Experimenting with economics and choice

Twenty different food items were presented to the subjects. Three food items were common and easy to assess. Each trial took only a few seconds, and all the tasks combined took, on average, less than 30 minutes.

The subjects saw 20 covered cards on the screen and selected two. The cards were flipped over to reveal the bonus items. The subjects received bonus payments of $2 for obtaining a silver item and $4 for getting a gold item. The purpose of these bonuses was two-fold.

Firstly, it checked the subjects’ preferences, as the monetary bonuses should increase willingness-to-pay (it did). Secondly, it generated more significant variation in peoples’ valuations for the food items, greatly increasing the difficulty of making accurate predictions.
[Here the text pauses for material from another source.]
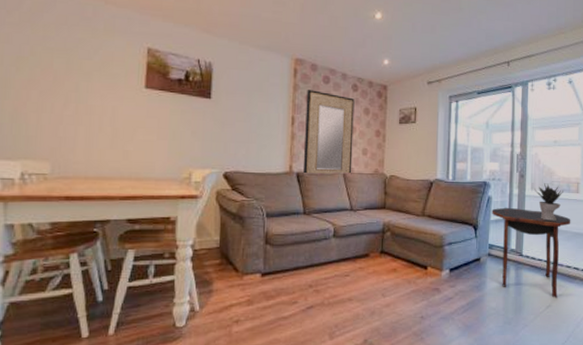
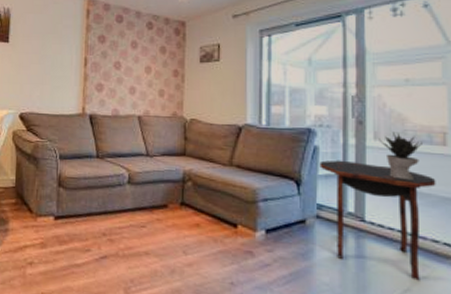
home mirror: present [302,90,355,175] -> none [95,30,150,118]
The first task elicited their willingness-to-pay for each of the 20 items. It was like getting a price list where each product had multiple prices from which the subjects were to choose one they were willing to pay.

The second task was a two-alternative forced-choice. On each trial, subjects were shown a picture of two items: one placed on the left side of the computer screen and one on the right. Subjects had to decide which of the two items they would prefer to eat, at the end of the experiment, by clicking left or right.

machine learning
Image by Victoriano Izquierdo via Unsplash

Subjects were asked to choose between all possible pairs of items. The researchers chose this task as they thought it would be one of the simplest, most easily understood ways to get real-choice data. It also represents the most common form of a choice task in all behavioral science.

In the third task, subjects were shown a single food item and its price. They had to decide whether to buy each snack or not, at the posted price. Each snack was offered four times at four different prices.

One of the four prices was the stated willingness-to-pay in the first main task; the other three prices were randomly selected from uniform distributions across low, medium, and high levels. This task is the closest to what consumers experience in real life: a single good listed at a single price with the option to buy or not. The behavior in this task is what they were trying to predict.

The study has concluded that supervised machine learning is an effective alternative for identifying individual-level latent preferences. Compared to the academic approach, it shows that using machine learning helps understand the combination of distinct types of preference-elicitation data, which improves consumer demand predictions. Moreover, the supervised machine learning approach enhances the standard method of predicting purchase decisions.

Final thoughts

Although the combination of machine learning and behavioral economics has wide applications with undeniable benefits, it is still challenged by certain limitations. Some of these limitations include the availability of data for machine learning algorithms and the concerns related to its ethical use.

The success or failure of machine learning applications depends on data availability. If the data is insufficient, to begin with, the machine learning algorithm will not function properly, or the provided results will be limited to the applied sets of data. Secondly, the data used to train the algorithm must be bias-free.

Nudging (the act of encouraging someone to take a specific action) can be unethical. Nudges can be targeted towards a particular set of people or entire populations. However, that can, unfortunately, lead to swarm behavior.

For example, the data can be manipulated so that individuals purchasing items online on an e-commerce platform can be influenced to buy a particular product. This can create bias and lead to financial losses for competitors, as you are intentionally tampering with the market and people’s judgment. It’s best not to deliver nudges at all than to distribute incorrect nudges.

On a much more positive note, the use of machine learning for nudging, when implemented unbiased and within ethical limits, can transform the way individuals make decisions. If proven to be widely effective in future research, machine learning in behavioral economics could help augment human choices in finance, education, investment, and other professional fields.